このときに当たり、社長は、松下電器の進むべき道について深く思いを巡らせた。敗戦後の5年間は、国家も松下電器も、苦闘の連続を余儀なくされたが、前途に曙光の見え始めた今、かえりみれば、教訓もまた数多く残されたのである。日本の将来と考え合わせて意義深いのは、日本人が真の“人間性”に目覚め、世界人としての立場で思慮するようになった点であった。
このことに思い至った社長は、これからは、世界的な視野に立って、日本の真の再建復興に携わらねばならないと痛感、昭和26年1月、経営方針発表会で、「再び開業する心構え」を説いた。

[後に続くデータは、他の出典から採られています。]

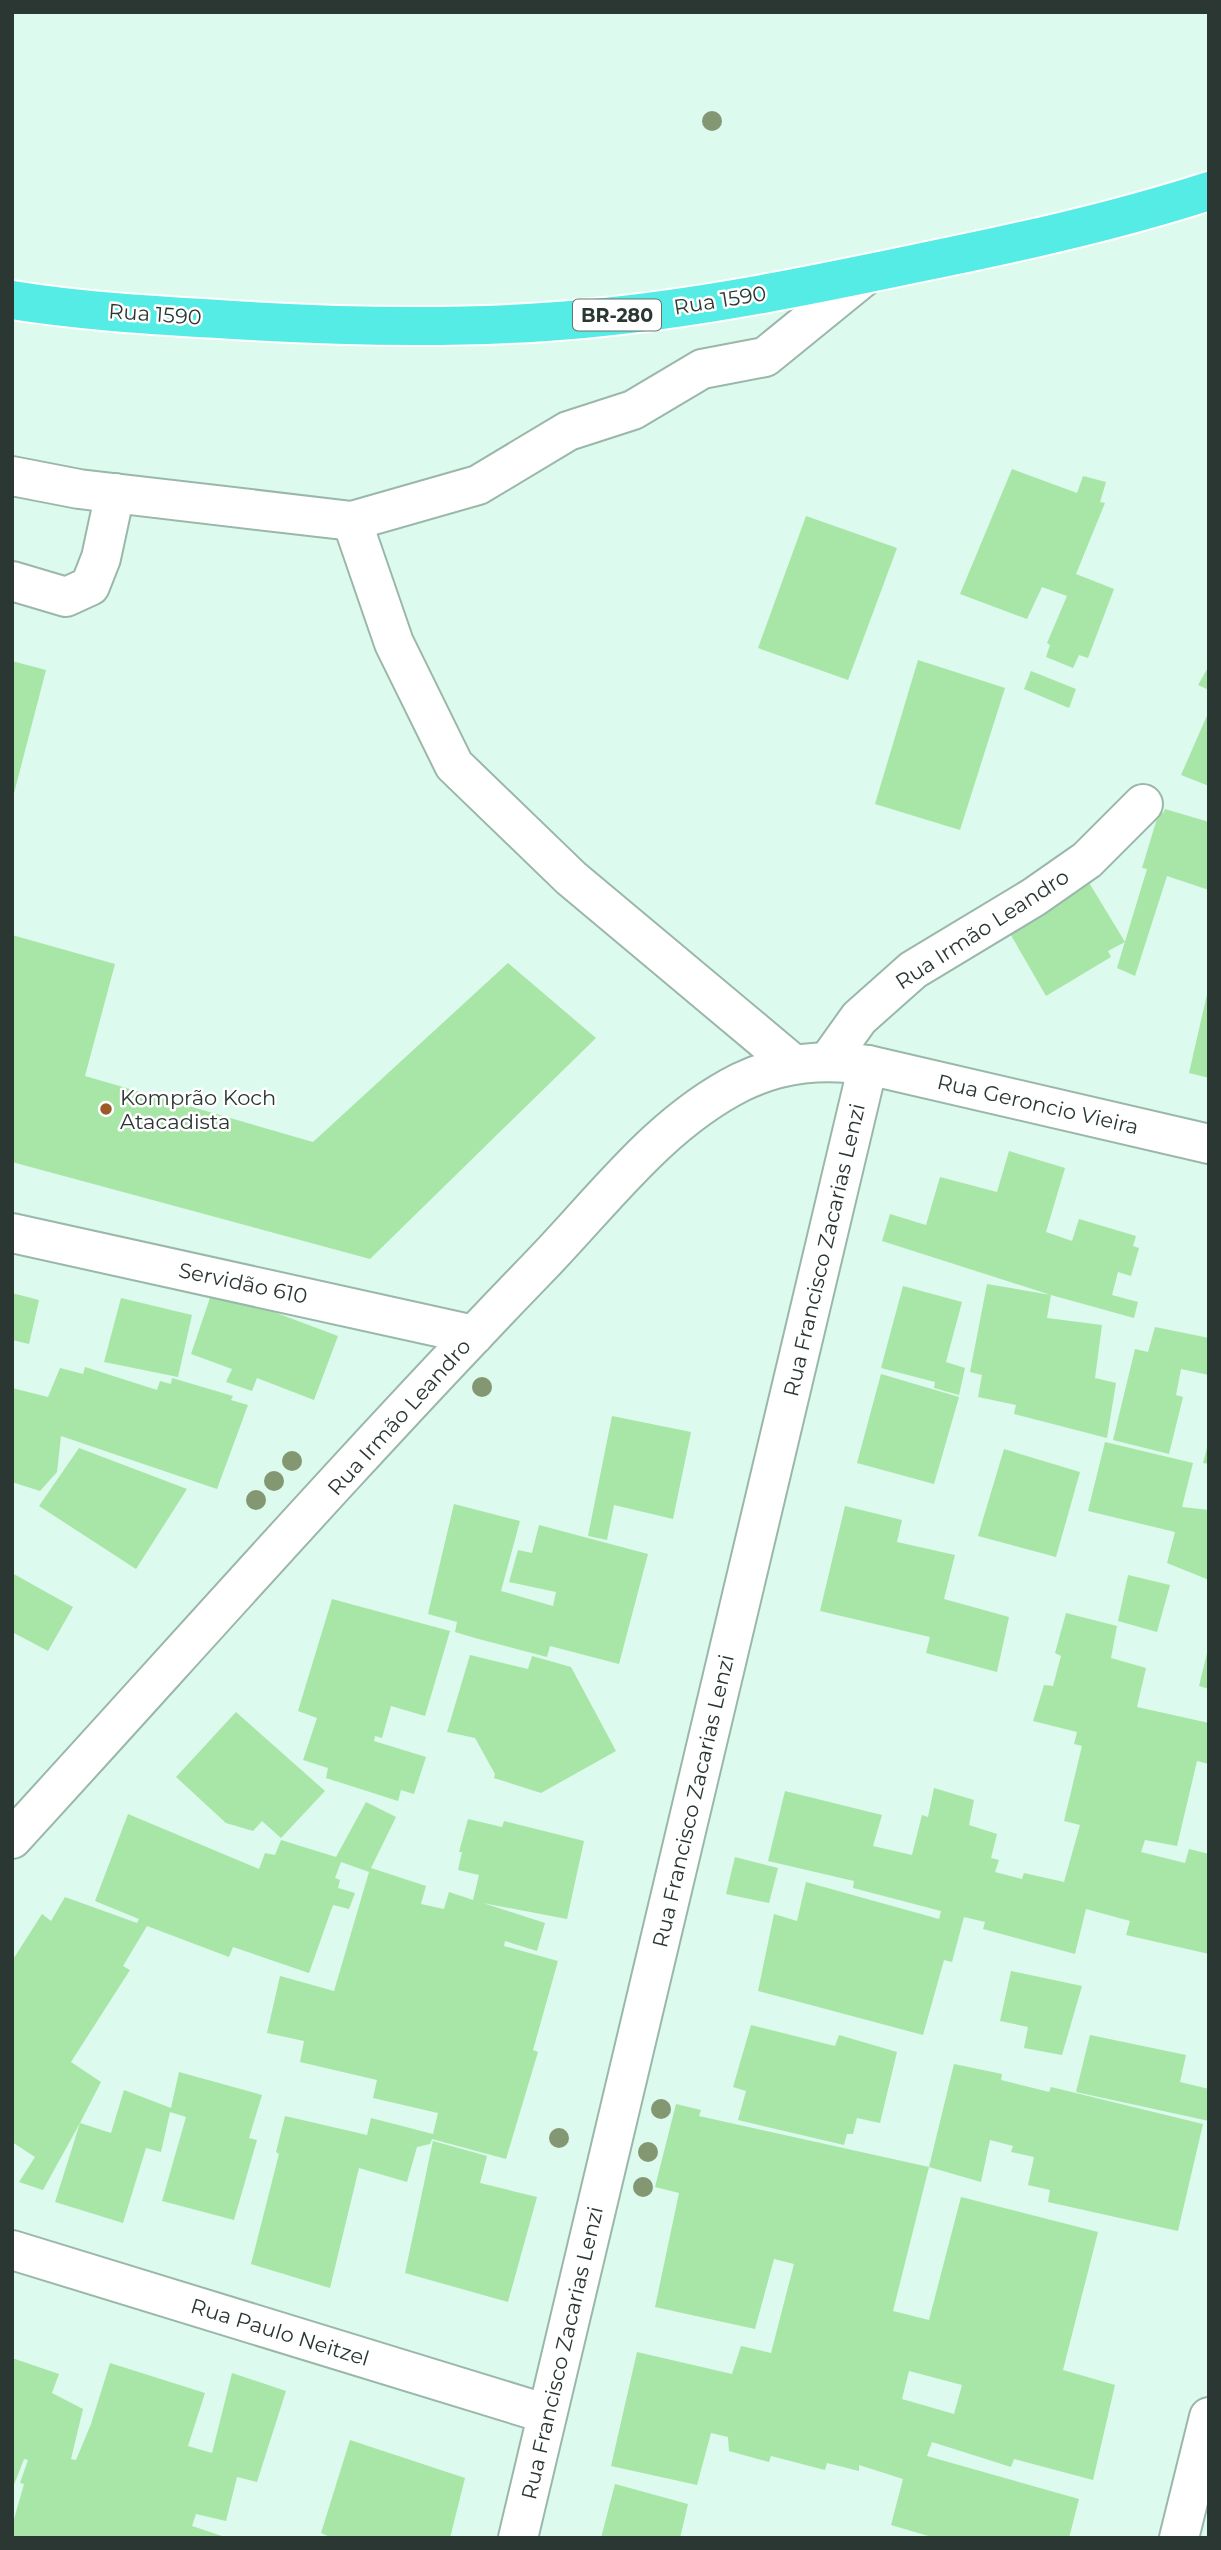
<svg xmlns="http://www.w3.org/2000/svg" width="1221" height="2550" font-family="Montserrat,sans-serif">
<rect width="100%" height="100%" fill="#dcfaed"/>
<g fill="#a7e6a7" fill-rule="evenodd">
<polygon points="1012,469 1077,493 1083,476 1106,482 1100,502 1105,503 1076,574 1114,589 1088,658 1079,655 1073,668 1046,657 1050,645 1047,643 1067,596 1042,587 1027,619 960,594"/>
<polygon points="806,516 897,548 848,680 758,648"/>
<polygon points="918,660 1005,688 960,830 875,804"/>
<polygon points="12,661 46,670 13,797 12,797"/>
<polygon points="1209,666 1209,690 1198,685"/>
<polygon points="1031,671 1076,689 1069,708 1024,689"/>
<polygon points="1209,711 1209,786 1181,775"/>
<polygon points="1165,809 1209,822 1209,890 1167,876 1135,976 1117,968 1147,869 1142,868 1159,812 1163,813"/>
<polygon points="1088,881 1125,942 1108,951 1111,957 1046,996 1008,930"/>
<polygon points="12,935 115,964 85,1076 313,1142 508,963 596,1038 370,1259 12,1162"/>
<polygon points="1208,990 1209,990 1209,1078 1189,1073"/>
<polygon points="1009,1151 1065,1168 1046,1232 1072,1241 1079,1219 1136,1236 1133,1246 1139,1248 1131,1276 1118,1272 1112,1295 1138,1302 1134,1318 1051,1295 1047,1318 1102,1325 1095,1378 1116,1383 1107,1438 1014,1414 1016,1405 978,1397 982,1375 970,1372 987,1284 1051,1295 882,1241 890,1214 926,1225 940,1177 997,1192"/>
<polygon points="903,1286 962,1302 946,1362 965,1368 959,1395 934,1388 935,1382 881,1368"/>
<polygon points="213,1289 338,1336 314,1400 257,1378 252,1391 226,1382 232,1369 191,1354"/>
<polygon points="12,1293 39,1300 29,1344 12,1340"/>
<polygon points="121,1298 192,1315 178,1377 104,1362"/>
<polygon points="1155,1327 1209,1338 1209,1375 1181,1369 1176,1395 1183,1397 1169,1454 1113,1440 1135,1349 1148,1352"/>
<polygon points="85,1367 157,1390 160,1381 171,1384 172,1378 233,1396 231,1400 248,1405 217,1489 61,1436 57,1472 40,1491 12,1482 12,1388 48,1397 60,1368 83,1374"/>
<polygon points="881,1374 959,1397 934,1484 857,1463"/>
<polygon points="612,1416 691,1432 673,1519 614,1505 607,1540 588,1536"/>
<polygon points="1105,1442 1193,1463 1182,1507 1209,1510 1209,1580 1167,1563 1175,1532 1088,1511"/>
<polygon points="1208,1444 1209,1445 1209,1464 1203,1463"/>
<polygon points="79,1448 187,1489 136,1569 39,1506"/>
<polygon points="1004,1449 1080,1472 1056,1557 978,1536"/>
<polygon points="454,1504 520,1521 501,1591 553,1606 556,1592 509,1582 518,1550 532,1553 539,1525 648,1554 619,1664 550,1646 547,1657 475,1638 455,1632 457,1622 428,1614"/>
<polygon points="845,1506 902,1520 897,1542 955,1555 944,1599 1009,1617 997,1672 926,1653 930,1637 820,1611"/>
<polygon points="12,1573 73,1607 48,1651 12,1632"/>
<polygon points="1128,1575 1170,1585 1157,1632 1118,1621"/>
<polygon points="332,1599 450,1631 425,1716 391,1706 382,1738 375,1736 374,1741 426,1757 414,1794 401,1790 398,1801 326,1778 328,1768 303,1760 317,1718 298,1711"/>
<polygon points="1066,1613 1117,1626 1111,1658 1146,1668 1137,1707 1209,1723 1209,1764 1197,1761 1177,1846 1145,1840 1141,1852 1185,1863 1189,1849 1209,1854 1209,1954 1126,1935 1130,1921 1086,1909 1075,1954 983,1929 985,1922 964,1917 952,1962 944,1960 923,2035 758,1991 774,1914 797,1921 806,1882 939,1919 941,1911 853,1888 854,1881 768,1861 785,1791 882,1815 873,1846 912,1855 922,1815 928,1817 934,1788 974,1800 969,1825 997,1834 991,1858 999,1860 995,1872 1022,1879 1024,1873 1064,1882 1080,1825 1064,1821 1082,1746 1074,1744 1077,1732 1033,1721 1044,1685 1053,1686 1061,1656 1055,1653"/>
<polygon points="1208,1649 1209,1649 1209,1689 1199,1686"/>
<polygon points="470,1655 528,1669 532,1656 571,1667 616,1751 541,1793 494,1778 495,1774 475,1738 447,1732"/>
<polygon points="236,1712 325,1791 281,1838 262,1821 253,1831 226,1823 176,1777"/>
<polygon points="366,1802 396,1817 371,1868 426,1886 421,1904 444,1909 449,1892 473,1900 479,1875 458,1870 462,1852 459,1852 468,1819 502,1827 504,1821 584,1841 567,1919 483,1903 545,1923 537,1951 505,1941 504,1946 558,1961 533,2050 538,2052 506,2159 432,2139 430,2144 417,2147 407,2182 359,2168 330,2288 251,2264 279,2154 276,2152 285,2116 367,2135 371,2118 433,2134 438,2113 373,2098 377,2080 300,2062 304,2041 267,2033 280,1976 334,1991 369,1872 341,1862 335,1878 340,1880 338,1888 355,1893 349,1909 333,1905 309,1973 233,1947 229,1957 147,1926 123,1966 130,1970 71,2062 101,2082 80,2123 43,2190 19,2182 35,2157 12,2142 12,1961 42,1914 51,1921 65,1897 137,1923 139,1919 95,1901 128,1814 259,1869 265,1853 275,1855 281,1840 336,1857"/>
<polygon points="735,1857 778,1868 769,1903 726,1894"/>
<polygon points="1011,1971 1082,1986 1062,2055 1024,2048 1028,2027 1000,2021"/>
<polygon points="751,2025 835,2046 839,2035 897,2052 880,2123 857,2118 853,2134 847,2134 844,2145 738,2120 746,2091 733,2087"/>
<polygon points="1090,2035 1186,2055 1180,2082 1209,2089 1209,2121 1076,2092"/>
<polygon points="954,2064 1002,2074 1001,2080 1049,2092 1051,2087 1203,2124 1178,2231 1048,2202 1050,2190 1028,2185 1034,2157 1011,2152 1013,2146 990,2140 981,2182 929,2167"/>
<polygon points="179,2072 262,2095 249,2138 257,2140 234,2220 162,2201 186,2117 170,2112 161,2152 146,2148 123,2223 55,2202 80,2123 111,2133 124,2090 171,2108"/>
<path d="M676,2104L701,2110L699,2116L929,2167L893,2311L929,2320L961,2197L1098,2232L1063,2370L1115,2385L1093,2480L1014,2459L1011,2467L932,2442L927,2456L1079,2499L1069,2538H935L891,2525L903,2479L859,2465V2471L827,2463L825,2470L771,2456L769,2462L729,2451L728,2437L711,2433L697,2485L611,2466L637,2352L732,2374L741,2346L771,2353L794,2264L774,2259L755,2329L655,2307L679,2193L655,2187ZM909,2371L962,2385L954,2414L902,2399Z"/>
<polygon points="433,2141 487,2156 480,2183 537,2197 508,2302 405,2273"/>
<polygon points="12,2358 59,2374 52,2393 83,2409 71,2459 76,2460 91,2424 110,2363 205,2393 188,2446 212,2453 232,2373 286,2391 257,2482 237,2477 226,2521 196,2514 192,2526 228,2538 12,2538 12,2526 24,2484 20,2483 28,2460 24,2459 12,2490"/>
<polygon points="350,2440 465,2478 450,2538 332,2538 321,2533"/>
<polygon points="615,2484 688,2504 680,2538 601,2538"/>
</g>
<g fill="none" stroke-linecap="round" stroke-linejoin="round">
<defs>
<g id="minor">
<polyline points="12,476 79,489 352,521 478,485 568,431 633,410 702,369 765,357 867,274"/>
<polyline points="352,521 394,643 454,765 571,878 792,1063"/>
<polyline points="12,581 66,597 90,586 101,558 115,493"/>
<polyline points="829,1060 859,1018 913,970 1034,897 1087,860 1143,804"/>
<polyline points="12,1233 474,1335"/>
<path d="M12,1839C186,1649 357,1455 536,1270C600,1205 657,1124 741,1082C783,1062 822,1059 868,1065L1209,1144"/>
<polyline points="12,2250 547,2414"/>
<polyline points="518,2538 868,1065"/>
<polyline points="1179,2538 1209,2417"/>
</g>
<path id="highway" d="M12,300C80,311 150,315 218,319C339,327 463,330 583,319C695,309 804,287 913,264C1012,244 1113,222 1209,191"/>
</defs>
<use href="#minor" stroke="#9ab7aa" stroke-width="42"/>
<use href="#highway" stroke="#fff" stroke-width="42"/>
<use href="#minor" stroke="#fff" stroke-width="38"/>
<use href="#highway" stroke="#54ece4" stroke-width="38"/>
</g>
<g fill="#839872">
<circle cx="712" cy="121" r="10"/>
<circle cx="482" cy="1387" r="10"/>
<circle cx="292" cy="1461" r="10"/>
<circle cx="274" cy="1481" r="10"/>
<circle cx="256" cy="1500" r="10"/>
<circle cx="661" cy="2109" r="10"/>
<circle cx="559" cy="2138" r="10"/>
<circle cx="648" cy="2152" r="10"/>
<circle cx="643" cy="2187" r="10"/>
</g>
<circle fill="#9d5a29" stroke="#fff" stroke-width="2.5" cx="106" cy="1109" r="7"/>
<g text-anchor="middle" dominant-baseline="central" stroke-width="5" stroke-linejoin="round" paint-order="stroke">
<rect fill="#fff" stroke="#6b7370" stroke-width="2" x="573" y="299.5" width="88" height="31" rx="5"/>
<g font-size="19" font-weight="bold" fill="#2b3732">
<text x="617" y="315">BR-280</text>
</g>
<g font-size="21" fill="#2b3732" stroke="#fff">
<text transform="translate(720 300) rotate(-9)">Rua 1590</text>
<text transform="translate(155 314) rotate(4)">Rua 1590</text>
<text transform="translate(982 929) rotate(-33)">Rua Irmão Leandro</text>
<text transform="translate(1038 1104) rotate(13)">Rua Geroncio Vieira</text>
<text transform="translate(824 1250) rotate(-77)">Rua Francisco Zacarias Lenzi</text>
<text transform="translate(243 1283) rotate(12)">Servidão 610</text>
<text transform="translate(399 1417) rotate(-48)">Rua Irmão Leandro</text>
<text transform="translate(693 1801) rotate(-77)">Rua Francisco Zacarias Lenzi</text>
<text transform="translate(280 2332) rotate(17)">Rua Paulo Neitzel</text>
<text transform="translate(562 2353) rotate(-77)">Rua Francisco Zacarias Lenzi</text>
</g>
<g font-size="21" fill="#2b3732" stroke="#fff" text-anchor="start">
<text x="120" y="1097">Komprão Koch<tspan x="120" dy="24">Atacadista</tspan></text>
</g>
</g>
<rect width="1221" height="2550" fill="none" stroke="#2b3732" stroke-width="28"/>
</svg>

「今まで狭い視野のもとに働いていたわれわれは、今や世界の経済人として、日本民族の良さを生かしつつ、世界的な経済活動をしなければならない。われわれは世界人類の一員であるとの自覚のもとに、経営を再検討し、その成果を早急に上げるために、“松下電器は今日から再び開業する”という心構えで経営に当たりたい」
そして、進んで海外事情を見聞し、視野を広げるために、社長は初めてアメリカ視察に行くことを発表した。